The blue shark is the most common shark found in the waters around Spain. However, they do tend to stay in deep waters where the waters are cooler. The only time they come to shore is when they are seriously ill or young and lost.

Sightings do cause worry as these sharks can reach up to 10 feet in length. When seen close to shore, officials do close the beaches in Spain just as a precaution. Despite the fearsome and cold look in their eyes, blue sharks rarely attack humans.

Wrap Up: Dangerous Animals In Spain

Pack of Iberian wolves in Spain
Photo by Juan José González Vega from WikiCommons

So there you have it, the most dangerous animals in Spain that are likely to be encountered by travelers. There are other dangerous animals in Spain but they are much less likely to be seen due to their remote habitats.

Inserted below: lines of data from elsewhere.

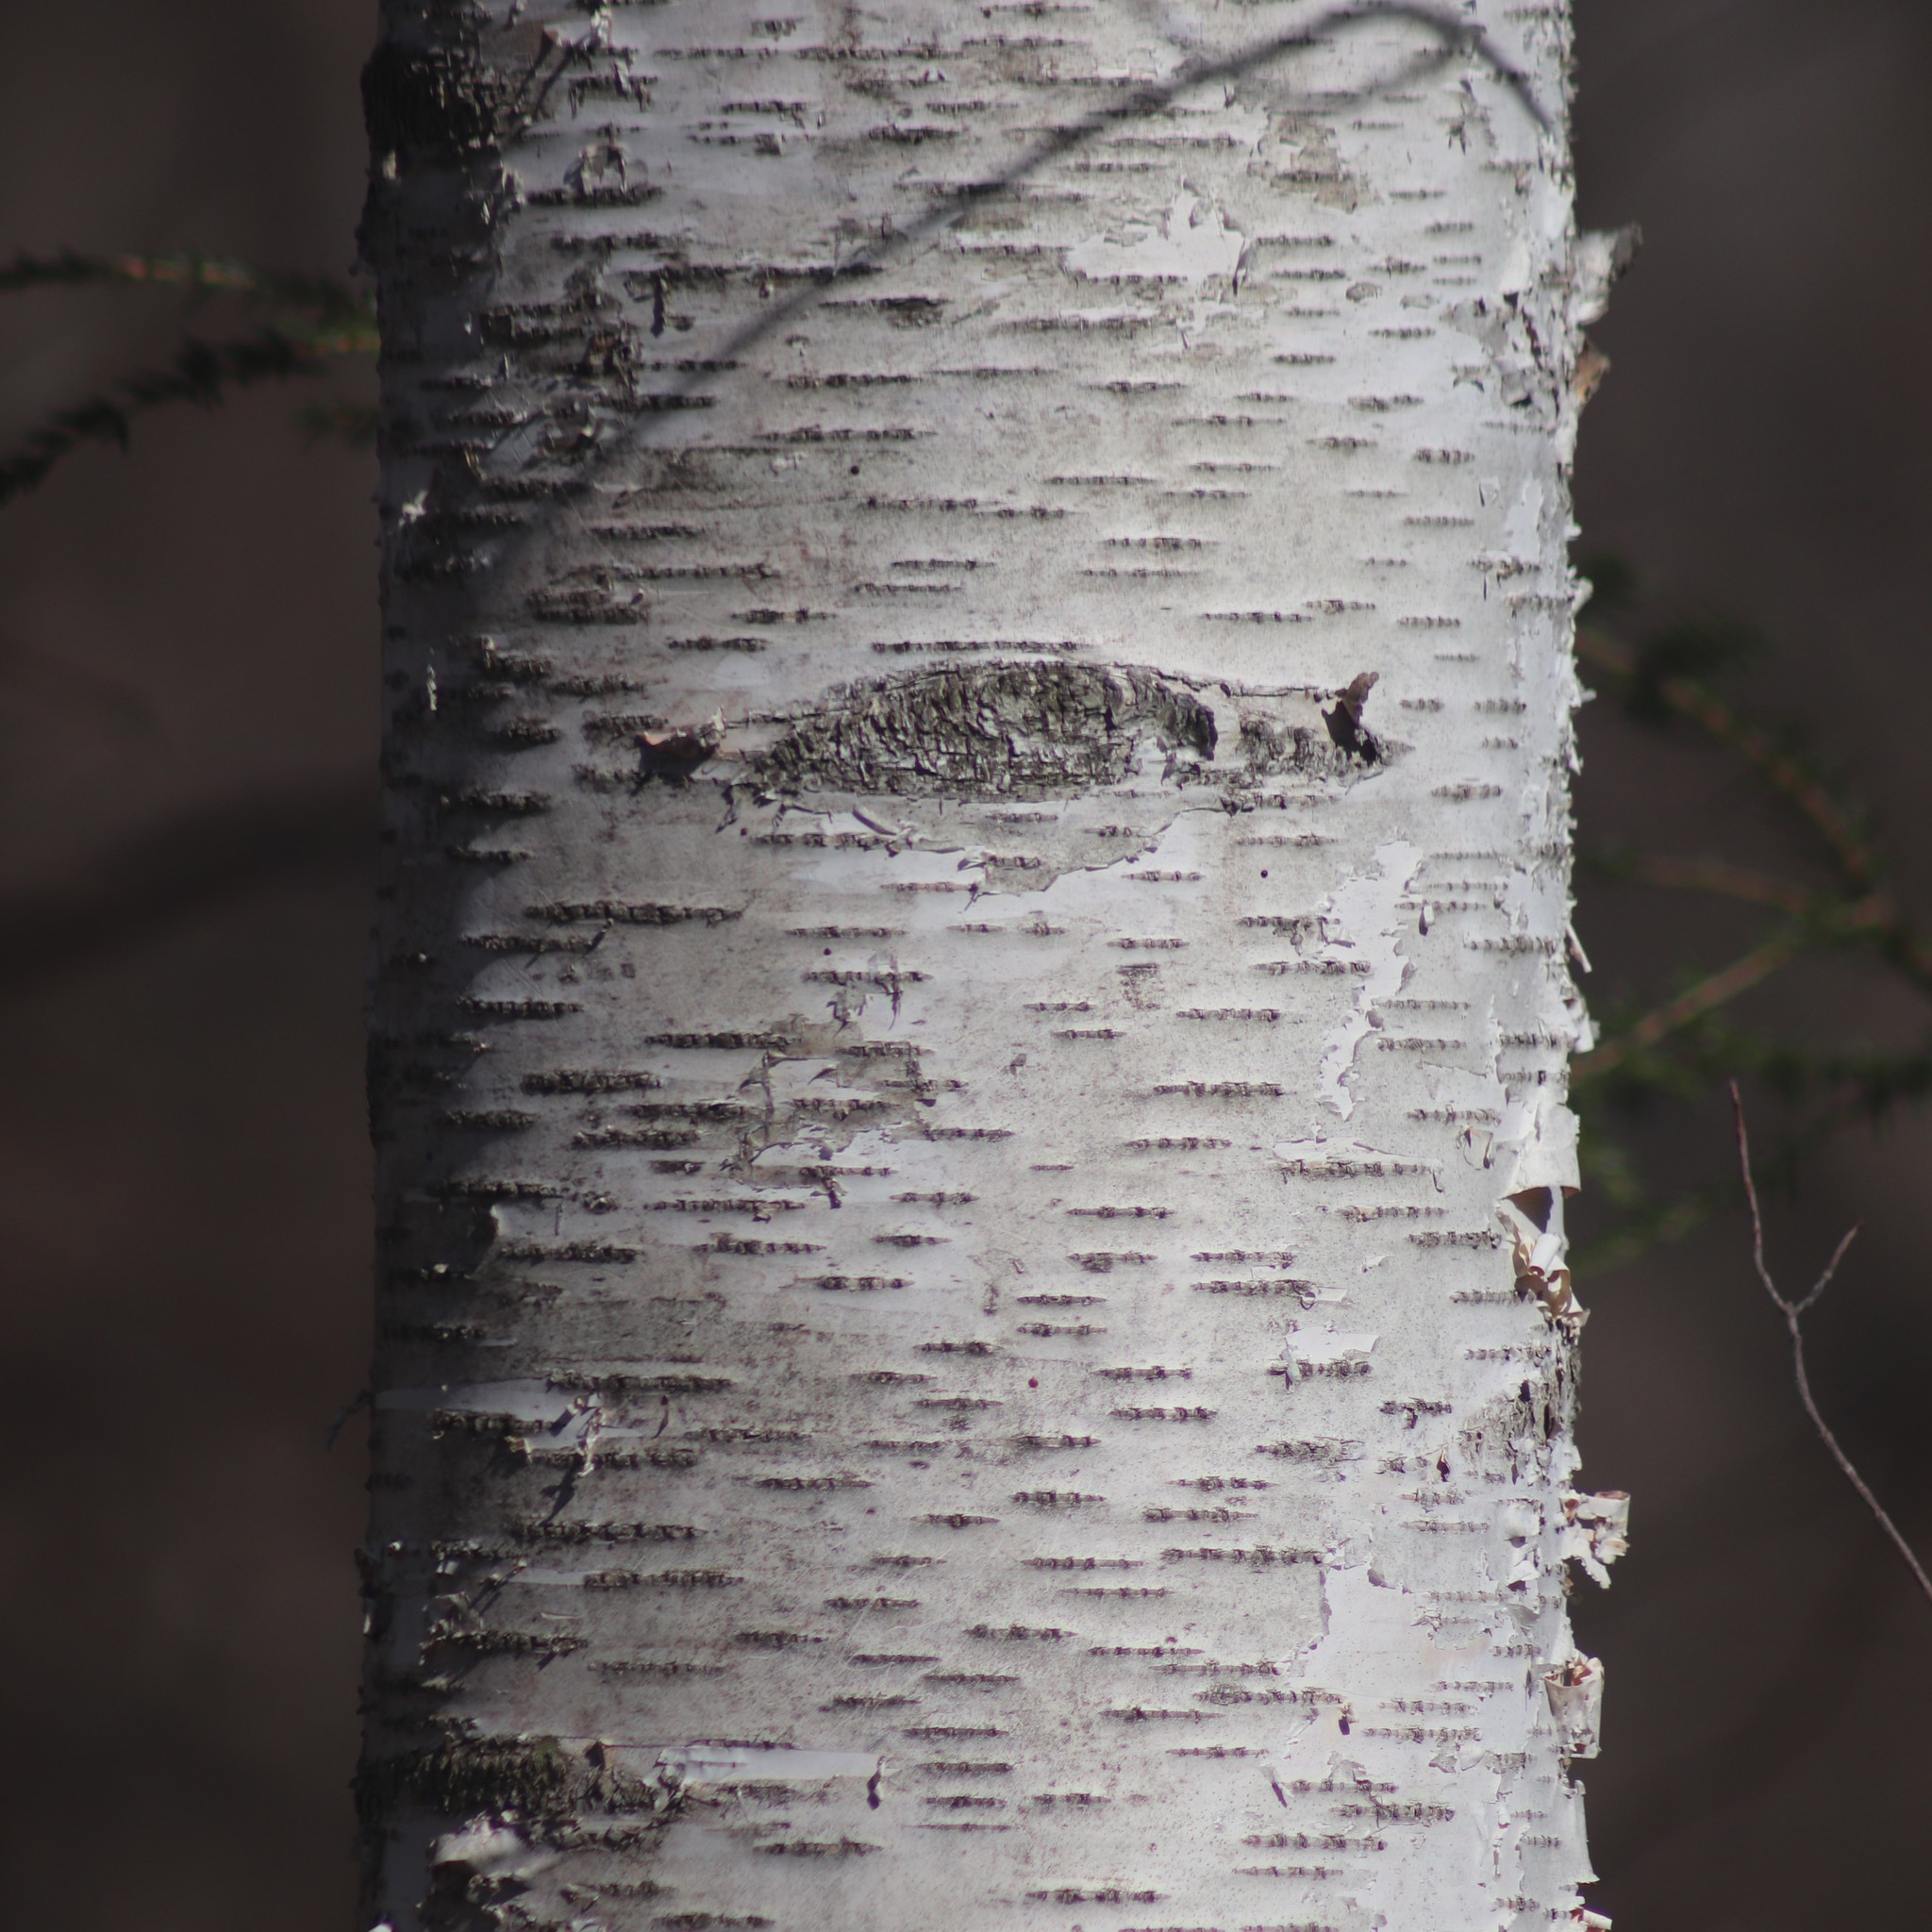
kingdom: Plantae
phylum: Tracheophyta
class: Magnoliopsida
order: Fagales
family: Betulaceae
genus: Betula
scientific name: Betula papyrifera
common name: Paper birch
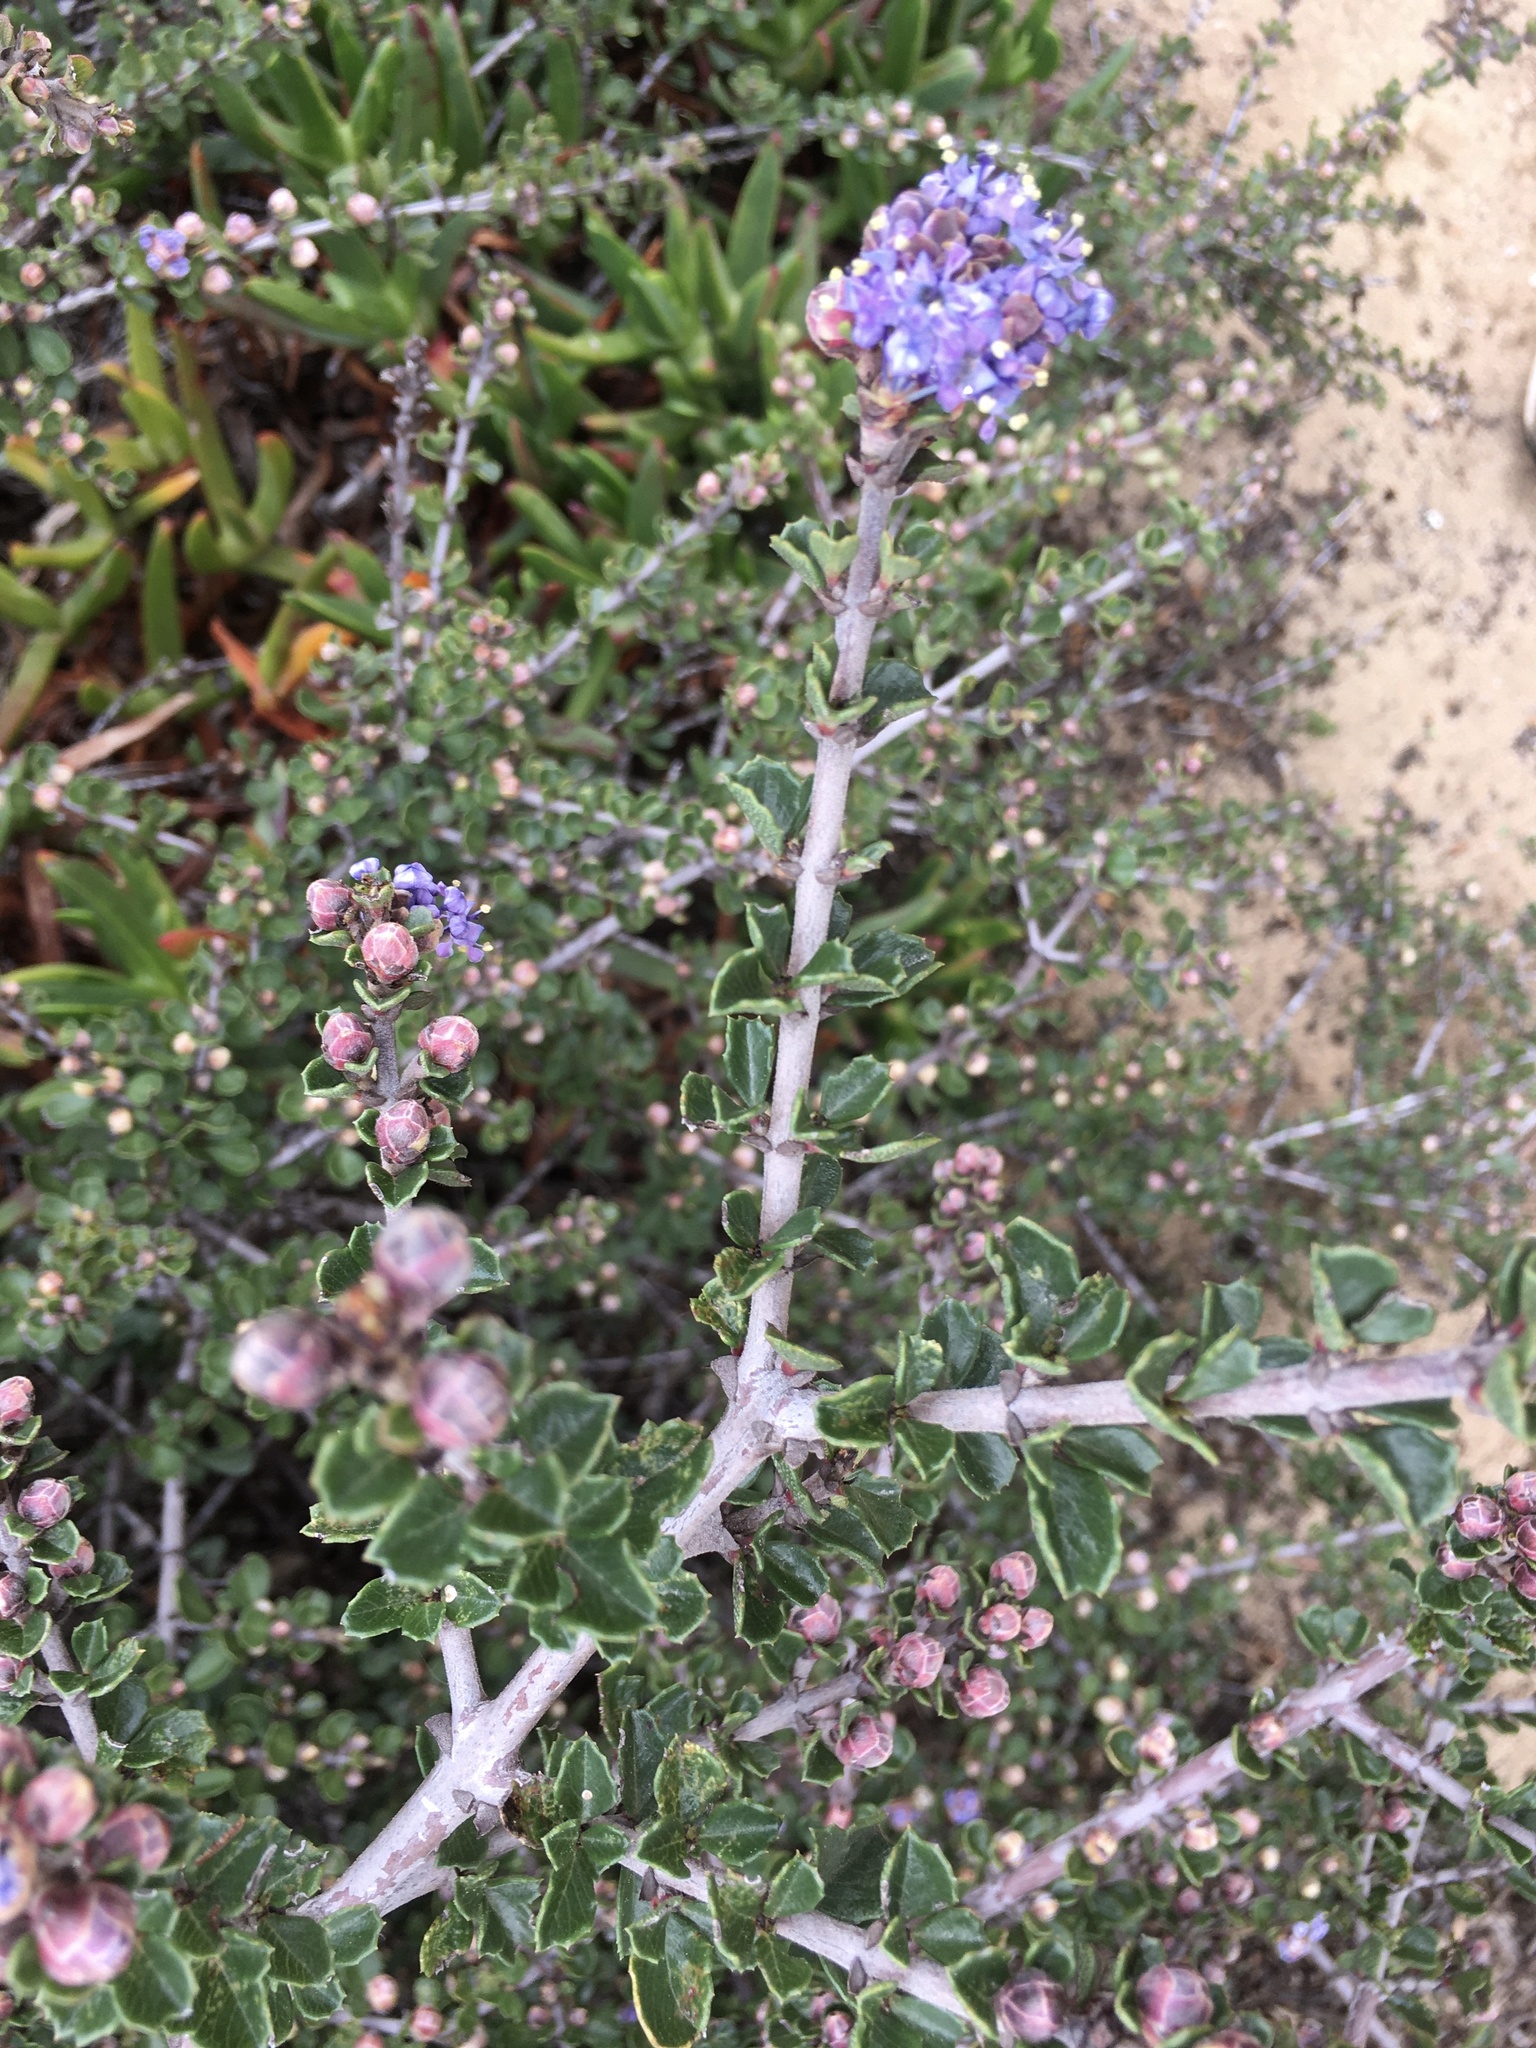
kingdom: Plantae
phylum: Tracheophyta
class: Magnoliopsida
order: Rosales
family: Rhamnaceae
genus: Ceanothus
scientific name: Ceanothus cuneatus
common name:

What is the most dangerous animal in Spain?

The most dangerous animal in Spain is the processionary caterpillar. The hairs on these caterpillars are highly toxic and get caught in the wind, blowing across Spain and neighboring countries. They then hook into the skin and are difficult to remove, causing irritation, rashes, coughing, and potential allergic reactions.

Are there venomous snakes in Spain?

There are many species of snakes found in Spain, five of which are venomous and should be avoided. These include the Montpellier snake, Asp viper, Seoane’s Viper, Snub-nosed Viper, and the Den Adder. Some are more aggressive than others and have varying levels of toxicity. However, all should be treated with caution, and if an unlucky bite happens, seek medical attention immediately.

Are there dangerous spiders in Spain?

Spain has many species of spiders, three of which are most notable for the danger they pose. The Black Widow, Wolf Spider, and Brown Recluse Spider are all poisonous and can cause infection through a bite. Luckily, spiders often avoid humans so encounters and attacks are rare.

Are there crocodiles in Spain?

Crocodiles are found across many sub-Saharan countries, although, they are not native to Spain. However, there was a recent sighting of two crocodiles in Spain. Citizens of Castilla and Leon were told to avoid the banks of Pisuerga River while police carried out the search.

Are there wolves in Spain?

It may be hard to believe, but wild wolves still roam through Spain just some 60km from Madrid. The Iberian wolf can be found in the Guadarrama mountains, while brown bears also call northern Spain home. These are two dangerous animals in Spain that are best avoided, but incredibly rare to encounter.